*TASK SET*:
A – In the childcare forum thread, what does treadheavily say they can understand the poster not wanting to miss?
B – Extend the childcare forum thread by continuing it after its last post.

*TEXT EXCERPT*:
※

It will be lovely for your DSD if you pick her up from school every day with her baby sister in tow. Make a fuss of her while her mother is away so she doesn't feel unwanted by either or both of you.

TheDishwasherFairy Thu 12-Jun-14 11:07:51

So the week's divided in half - our half of the week, after school childcare is taken care of; her half of the week was also taken care of but whatever arrangement she had has now fallen through and her attitude is to just shrug and throw it over to us.

She's also going this weekend, so it's the last-minuteness again that's so tiresome.

I've got DP flapping about what he's going to do and I just feel like he's expecting me to step in and sort it out when it actually means me and DD missing out on our stuff. So I'm standing firm.

I just wish they'd both be a bit more bloody organised. There's a long history of leaving childcare arrangements to the final hour and other people (including me) having to put themselves out to bail them out. I'm just sick of it.

treadheavily Thu 12-Jun-14 11:13:36

I can understand that you wouldn't want to miss the pre-paid exercise class. I don't understand the baby group thing, are they in the evening?

PrimalLass Thu 12-Jun-14 11:13:38

Book the childminder. How it is paid for is then between your DH and his ex.

grumpydwarf Thu 12-Jun-14 11:15:15

Surely its swings and round-a-bouts? I know you have said you don't take holiday without DSD but if you did take a holiday would you pay DSD's mum for the childcare on what was normally "your" days?

※

*DATA EXCERPTS*:
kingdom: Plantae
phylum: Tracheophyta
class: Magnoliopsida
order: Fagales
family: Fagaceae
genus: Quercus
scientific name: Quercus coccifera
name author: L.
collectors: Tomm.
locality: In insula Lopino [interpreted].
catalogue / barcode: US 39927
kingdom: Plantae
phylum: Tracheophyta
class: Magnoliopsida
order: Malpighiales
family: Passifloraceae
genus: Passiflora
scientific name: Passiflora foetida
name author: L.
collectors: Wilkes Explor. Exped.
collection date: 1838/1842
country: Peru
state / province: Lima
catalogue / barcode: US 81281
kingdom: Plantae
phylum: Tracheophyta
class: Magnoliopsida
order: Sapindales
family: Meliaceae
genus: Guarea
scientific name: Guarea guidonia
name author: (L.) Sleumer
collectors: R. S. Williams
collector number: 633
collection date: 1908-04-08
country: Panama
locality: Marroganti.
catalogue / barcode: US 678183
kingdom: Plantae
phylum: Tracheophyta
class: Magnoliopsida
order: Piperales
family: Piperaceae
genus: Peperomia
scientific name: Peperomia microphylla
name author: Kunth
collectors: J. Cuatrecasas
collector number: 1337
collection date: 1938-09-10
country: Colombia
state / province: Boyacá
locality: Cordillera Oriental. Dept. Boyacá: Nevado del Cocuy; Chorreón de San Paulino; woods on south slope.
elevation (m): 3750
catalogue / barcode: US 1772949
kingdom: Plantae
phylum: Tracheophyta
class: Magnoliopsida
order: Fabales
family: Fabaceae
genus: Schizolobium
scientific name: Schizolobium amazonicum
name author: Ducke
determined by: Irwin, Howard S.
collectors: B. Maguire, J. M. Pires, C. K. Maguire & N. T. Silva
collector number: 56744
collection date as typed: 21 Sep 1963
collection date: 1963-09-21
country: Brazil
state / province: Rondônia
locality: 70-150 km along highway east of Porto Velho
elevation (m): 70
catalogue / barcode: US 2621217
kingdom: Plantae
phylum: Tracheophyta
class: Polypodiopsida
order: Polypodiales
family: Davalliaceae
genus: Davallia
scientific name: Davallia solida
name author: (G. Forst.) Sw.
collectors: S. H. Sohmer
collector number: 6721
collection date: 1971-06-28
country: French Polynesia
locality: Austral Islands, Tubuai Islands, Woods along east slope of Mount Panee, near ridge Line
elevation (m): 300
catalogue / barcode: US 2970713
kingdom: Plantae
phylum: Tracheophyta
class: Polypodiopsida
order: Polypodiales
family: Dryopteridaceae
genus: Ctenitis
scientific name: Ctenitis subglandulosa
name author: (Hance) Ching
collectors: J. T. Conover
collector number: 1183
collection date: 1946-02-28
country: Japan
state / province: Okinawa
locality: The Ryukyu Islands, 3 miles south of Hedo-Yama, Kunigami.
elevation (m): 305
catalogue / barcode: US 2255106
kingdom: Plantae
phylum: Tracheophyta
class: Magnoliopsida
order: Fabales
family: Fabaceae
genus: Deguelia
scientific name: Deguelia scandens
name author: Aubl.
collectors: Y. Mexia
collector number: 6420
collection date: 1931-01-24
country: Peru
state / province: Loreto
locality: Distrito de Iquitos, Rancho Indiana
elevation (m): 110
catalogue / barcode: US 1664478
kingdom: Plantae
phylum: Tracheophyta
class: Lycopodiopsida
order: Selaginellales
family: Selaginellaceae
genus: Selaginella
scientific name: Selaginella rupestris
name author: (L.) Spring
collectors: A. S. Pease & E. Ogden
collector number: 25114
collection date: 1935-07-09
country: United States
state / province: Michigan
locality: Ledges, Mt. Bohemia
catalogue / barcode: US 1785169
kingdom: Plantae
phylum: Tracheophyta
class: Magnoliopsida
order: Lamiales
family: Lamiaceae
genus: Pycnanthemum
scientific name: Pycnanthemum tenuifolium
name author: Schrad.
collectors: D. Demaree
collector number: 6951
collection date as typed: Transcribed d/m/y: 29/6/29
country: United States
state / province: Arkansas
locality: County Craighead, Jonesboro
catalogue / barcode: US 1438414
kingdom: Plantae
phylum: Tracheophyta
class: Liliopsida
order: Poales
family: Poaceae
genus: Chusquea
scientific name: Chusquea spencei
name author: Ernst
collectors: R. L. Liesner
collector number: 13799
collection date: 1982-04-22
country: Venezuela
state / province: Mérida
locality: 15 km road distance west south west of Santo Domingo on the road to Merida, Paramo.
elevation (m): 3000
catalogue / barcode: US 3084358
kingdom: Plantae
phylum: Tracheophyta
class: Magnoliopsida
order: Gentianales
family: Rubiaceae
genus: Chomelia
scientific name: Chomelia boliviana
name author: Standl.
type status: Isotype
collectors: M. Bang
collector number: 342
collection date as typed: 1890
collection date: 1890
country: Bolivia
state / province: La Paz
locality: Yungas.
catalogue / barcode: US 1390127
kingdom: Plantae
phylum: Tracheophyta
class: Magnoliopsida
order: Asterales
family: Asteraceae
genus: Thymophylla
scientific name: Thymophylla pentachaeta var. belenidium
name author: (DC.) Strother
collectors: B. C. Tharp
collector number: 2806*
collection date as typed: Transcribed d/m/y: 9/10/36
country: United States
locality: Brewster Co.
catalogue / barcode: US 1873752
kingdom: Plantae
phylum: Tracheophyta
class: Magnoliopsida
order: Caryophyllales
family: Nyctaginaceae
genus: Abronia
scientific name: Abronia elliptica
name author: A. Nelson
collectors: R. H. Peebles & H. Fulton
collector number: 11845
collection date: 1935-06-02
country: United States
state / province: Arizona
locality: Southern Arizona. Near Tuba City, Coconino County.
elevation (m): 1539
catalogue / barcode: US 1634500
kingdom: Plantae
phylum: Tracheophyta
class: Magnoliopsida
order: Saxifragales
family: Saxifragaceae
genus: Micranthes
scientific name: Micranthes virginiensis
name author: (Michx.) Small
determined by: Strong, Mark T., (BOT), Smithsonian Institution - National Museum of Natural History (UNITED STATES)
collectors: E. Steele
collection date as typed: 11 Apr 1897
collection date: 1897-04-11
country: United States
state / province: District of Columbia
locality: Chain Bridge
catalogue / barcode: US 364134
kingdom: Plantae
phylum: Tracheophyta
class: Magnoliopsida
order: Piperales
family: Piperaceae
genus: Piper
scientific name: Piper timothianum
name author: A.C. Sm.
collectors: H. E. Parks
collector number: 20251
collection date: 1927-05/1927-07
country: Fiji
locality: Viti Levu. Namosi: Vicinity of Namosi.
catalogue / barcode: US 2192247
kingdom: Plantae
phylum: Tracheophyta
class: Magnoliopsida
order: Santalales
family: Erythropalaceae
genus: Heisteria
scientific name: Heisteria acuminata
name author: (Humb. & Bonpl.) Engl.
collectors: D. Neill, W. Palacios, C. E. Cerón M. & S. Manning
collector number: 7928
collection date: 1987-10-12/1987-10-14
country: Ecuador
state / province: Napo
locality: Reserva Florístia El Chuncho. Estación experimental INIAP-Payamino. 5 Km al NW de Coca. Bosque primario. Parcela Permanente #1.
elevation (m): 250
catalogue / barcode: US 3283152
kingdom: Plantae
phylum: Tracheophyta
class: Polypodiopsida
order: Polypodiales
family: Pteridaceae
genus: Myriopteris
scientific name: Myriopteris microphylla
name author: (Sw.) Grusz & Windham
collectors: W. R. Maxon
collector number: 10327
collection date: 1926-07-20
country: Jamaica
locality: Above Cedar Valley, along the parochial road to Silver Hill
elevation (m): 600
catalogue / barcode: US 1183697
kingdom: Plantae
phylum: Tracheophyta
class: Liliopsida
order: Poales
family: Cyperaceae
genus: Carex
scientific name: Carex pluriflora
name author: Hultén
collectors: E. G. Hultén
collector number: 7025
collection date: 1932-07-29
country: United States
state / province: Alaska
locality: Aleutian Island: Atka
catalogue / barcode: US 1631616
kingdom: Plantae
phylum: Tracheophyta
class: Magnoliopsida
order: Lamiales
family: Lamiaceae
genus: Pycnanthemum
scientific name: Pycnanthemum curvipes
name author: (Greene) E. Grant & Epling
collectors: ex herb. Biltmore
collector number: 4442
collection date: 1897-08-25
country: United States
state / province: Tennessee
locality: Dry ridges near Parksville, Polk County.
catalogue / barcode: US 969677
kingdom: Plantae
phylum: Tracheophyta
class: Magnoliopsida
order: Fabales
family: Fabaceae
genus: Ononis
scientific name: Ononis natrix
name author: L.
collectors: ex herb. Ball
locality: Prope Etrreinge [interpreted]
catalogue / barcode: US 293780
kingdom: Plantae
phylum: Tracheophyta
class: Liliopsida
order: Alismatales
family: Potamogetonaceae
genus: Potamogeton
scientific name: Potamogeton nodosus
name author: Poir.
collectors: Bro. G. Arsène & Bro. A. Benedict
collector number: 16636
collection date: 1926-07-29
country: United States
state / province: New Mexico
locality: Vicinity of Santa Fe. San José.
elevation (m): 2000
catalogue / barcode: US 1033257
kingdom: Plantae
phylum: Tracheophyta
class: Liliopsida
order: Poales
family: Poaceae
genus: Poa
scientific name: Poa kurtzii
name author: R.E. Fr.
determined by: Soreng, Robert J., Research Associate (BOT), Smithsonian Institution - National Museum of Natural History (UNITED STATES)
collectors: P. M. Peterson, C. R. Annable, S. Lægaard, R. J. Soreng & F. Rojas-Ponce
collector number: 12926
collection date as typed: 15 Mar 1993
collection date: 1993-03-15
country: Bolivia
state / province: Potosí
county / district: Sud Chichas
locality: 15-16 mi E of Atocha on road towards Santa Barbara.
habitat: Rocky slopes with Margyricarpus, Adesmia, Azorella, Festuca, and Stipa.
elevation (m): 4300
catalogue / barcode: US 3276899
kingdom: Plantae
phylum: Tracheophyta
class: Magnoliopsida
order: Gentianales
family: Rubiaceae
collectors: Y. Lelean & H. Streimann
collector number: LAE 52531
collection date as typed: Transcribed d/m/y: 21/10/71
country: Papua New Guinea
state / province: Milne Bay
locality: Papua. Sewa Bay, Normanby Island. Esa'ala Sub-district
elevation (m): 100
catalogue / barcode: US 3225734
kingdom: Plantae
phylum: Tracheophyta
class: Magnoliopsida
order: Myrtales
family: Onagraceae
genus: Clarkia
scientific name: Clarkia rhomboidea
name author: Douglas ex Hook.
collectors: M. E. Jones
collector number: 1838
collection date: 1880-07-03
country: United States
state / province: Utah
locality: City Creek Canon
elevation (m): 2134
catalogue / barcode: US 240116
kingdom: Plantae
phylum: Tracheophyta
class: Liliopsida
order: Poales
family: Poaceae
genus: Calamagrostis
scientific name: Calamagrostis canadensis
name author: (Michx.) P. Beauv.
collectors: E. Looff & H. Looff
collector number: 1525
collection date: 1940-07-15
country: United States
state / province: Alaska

※

*TASK ANSWERS*:
A – The pre-paid exercise class.

B –
I agree you have committed now to doing it so the problem is ultimately you DH's to sort out.

I'm on both sides of this as have a DS and a DSS who doesn't live with us.

Its annoying but if my EXH took a holiday (which he has, including a two month one!) I would have to sort out childcare for the days he would usually see our son. maybe 50/50 care is different and as we only have EOW and holiday contact with my DSS but ultimately if DSS is with his dad then me and his dad arrange any care that is needed and pay for it if needed.

TheDishwasherFairy Thu 12-Jun-14 11:15:39

Tread the baby group starts at 2.30 and lasts for an hour. So I'd miss pick up time.

grumpydwarf Thu 12-Jun-14 11:16:50

Sorry x-post so what happens if you want to take your DSD away for a holiday? Do you have extra holiday contact?

TheDishwasherFairy Thu 12-Jun-14 11:18:05

but if you did take a holiday would you pay DSD's mum for the childcare on what was normally "your" days?

I honestly can't imagine that ever happening. DP wouldn't entertain it.

But if it did, the responsibility for sorting out childcare for 'our' days would be incumbent on us. We wouldn't leave it to his ex to sort.

RedTractorBlueTractor Thu 12-Jun-14 11:18:14

I agree that it shouldn't be you having to sort it out.

Maybe get your DP to sit down with the PITA ex and say you will suck it up this time, but in future the answer will be no.

AllDirections Thu 12-Jun-14 11:24:44

I'm inclined to say just suck it up and pay the childminder. When one parent lets a child down for whatever reasons it's up to the other parent to step up and do what that child needs.

It is very annoying when it's one parent that regularly has to do the stepping up. But what else can you do?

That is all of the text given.